I did. When Janus's camera had clicked, I bent again and peered through the hole. "It sights on that low ridge over there," I said. "Maybe it's some kind of surveying setup. I'm going to take a look."

"Careful," warned Janus. "Remember, it may be sacred."

As I walked away, I heard Allenby say, "Take some scrapings from the inside of the hole, Gonzales. We might be able to determine if anything is kept in it...."

One of the stumpy, purplish, barrel-type cacti on the ridge had a long vertical bite out of it ... as if someone had carefully carved out a narrow U-shaped section from the top down, finishing the bottom of the U in a neat semicircle. It was as flat and cleancut as the inside surface of a horseshoe magnet.

I hollered. The others came running. I pointed.

"Oh, my God!" said Allenby. "Another one."

The pulp of the cactus in and around the U-hole was dried and dead-looking.

Silently Burton used his tape-measure. The hole measured four and three-eighths inches across. It was eleven inches deep. The semicircular bottom was about a foot above the ground.

"This ridge," I said, "is about three feet higher than where we landed the ship. I bet the hole in the rock and the hole in this cactus are on the same level."


Gonzales said slowly, "This was not done all at once. It is a result of periodic attacks. Look here and here. These overlapping depressions along the outer edges of the hole—" he pointed—"on this side of the cactus. They are the signs of repeated impact. And the scallop effect on this side, where whatever made the hole emerged. There are juices still oozing—not at the point of impact, where the plant is desiccated, but below, where the shock was transmitted—"

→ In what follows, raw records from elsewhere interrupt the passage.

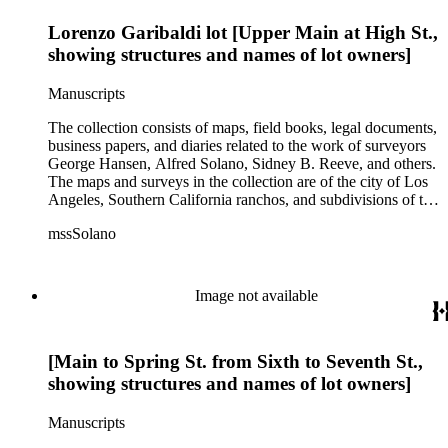
Lorenzo Garibaldi lot [Upper Main at High St.,
showing structures and names of lot owners]
Manuscripts
The collection consists of maps, field books, legal documents,
business papers, and diaries related to the work of surveyors
George Hansen, Alfred Solano, Sidney B. Reeve, and others.
The maps and surveys in the collection are of the city of Los
Angeles, Southern California ranchos, and subdivisions of the
city of Los Angeles and neighboring towns. The collection
mssSolano
contains over maps and sketch maps. Other subjects
represented in the collection include: civil engineering, land
subdivision, mines and mineral resources, and daily life in Los
Angeles and Los Angeles County.
Image not available
[Main to Spring St. from Sixth to Seventh St.,
showing structures and names of lot owners]
Manuscripts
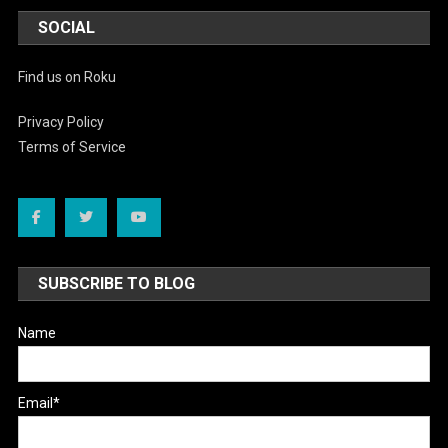
SOCIAL
Find us on Roku
Privacy Policy
Terms of Service
SUBSCRIBE TO BLOG
Name
Email*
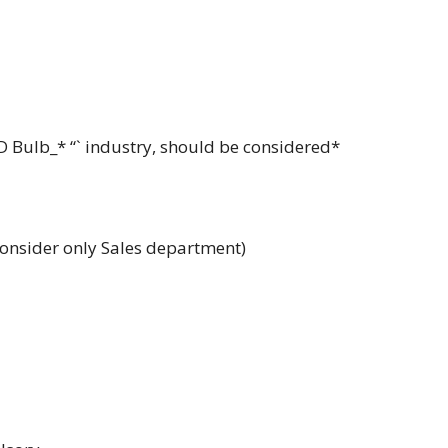
ED Bulb_* “` industry, should be considered*
consider only Sales department)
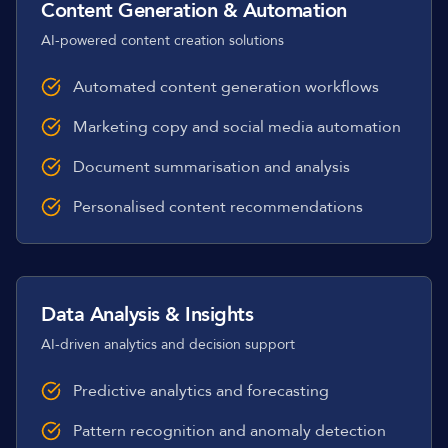
Content Generation & Automation
AI-powered content creation solutions
Automated content generation workflows
Marketing copy and social media automation
Document summarisation and analysis
Personalised content recommendations
Data Analysis & Insights
AI-driven analytics and decision support
Predictive analytics and forecasting
Pattern recognition and anomaly detection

A distant shout turned us around. Burton was at the rock, beside the ship. He was bending down, his eye to the far side of the mysterious hole.

He looked for another second, then straightened and came toward us at a lope.

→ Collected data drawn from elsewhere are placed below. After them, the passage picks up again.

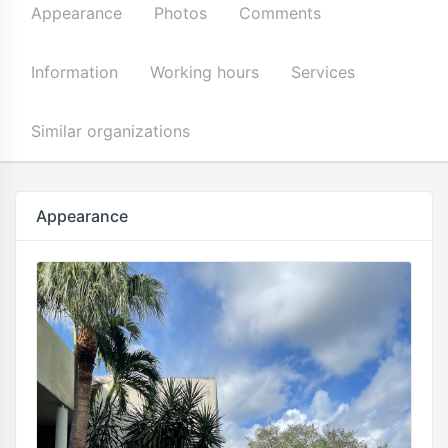
Appearance
Photos
Comments
Information
Working hours
Services
Similar organizations
Appearance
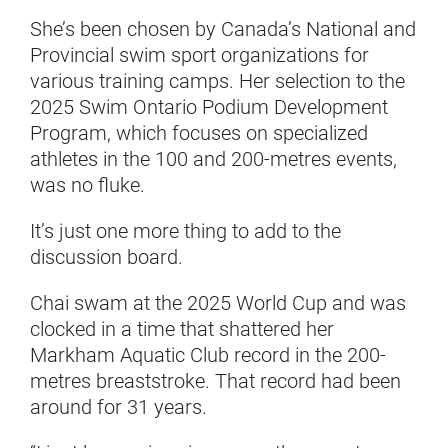
She’s been chosen by Canada’s National and
Provincial swim sport organizations for
various training camps. Her selection to the
2025 Swim Ontario Podium Development
Program, which focuses on specialized
athletes in the 100 and 200-metres events,
was no fluke.
It’s just one more thing to add to the
discussion board.
Chai swam at the 2025 World Cup and was
clocked in a time that shattered her
Markham Aquatic Club record in the 200-
metres breaststroke. That record had been
around for 31 years.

"They line up," he said when he reached us. "The bottom of the hole in the cactus is right in the middle when you sight through the hole in the rock."

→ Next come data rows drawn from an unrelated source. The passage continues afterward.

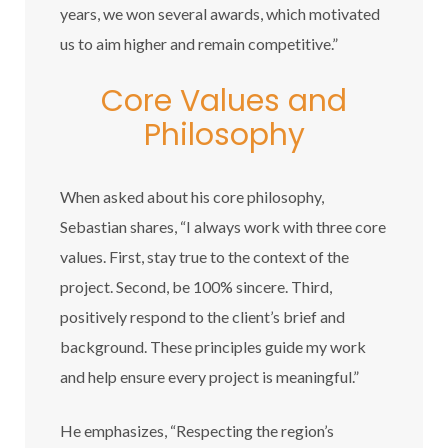
years, we won several awards, which motivated
us to aim higher and remain competitive.”
Core Values and
Philosophy
When asked about his core philosophy,
Sebastian shares, “I always work with three core
values. First, stay true to the context of the
project. Second, be 100% sincere. Third,
positively respond to the client’s brief and
background. These principles guide my work
and help ensure every project is meaningful.”
He emphasizes, “Respecting the region’s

"As if somebody came around and whacked the cactus regularly," Janus said, looking around warily.

"To keep the line of sight through the holes clear?" I wondered. "Why not just remove the cactus?"

"Religious," Janus explained.

The gauntlet he had discarded lay ignored on the ground, in the shadow of the cactus. We went on past the ridge toward an outcropping of rock about a hundred yards farther on. We walked silently, each of us wondering if what we half-expected would really be there.

It was. In one of the tall, weathered spires in the outcropping, some ten feet below its peak and four feet above the ground, was a round four-inch hole.

Allenby sat down on a rock, nursing his ankle, and remarked that anybody who believed this crazy business was really happening must have holes in the rocks in his head.

Burton put his eye to the hole and whistled. "Sixty feet long if it's an inch," he said. "The other end's just a pinpoint. But you can see it. The damn thing's perfectly straight."

I looked back the way we had come. The cactus stood on the ridge, with its U-shaped bite, and beyond was the ship, and beside it the perforated rock.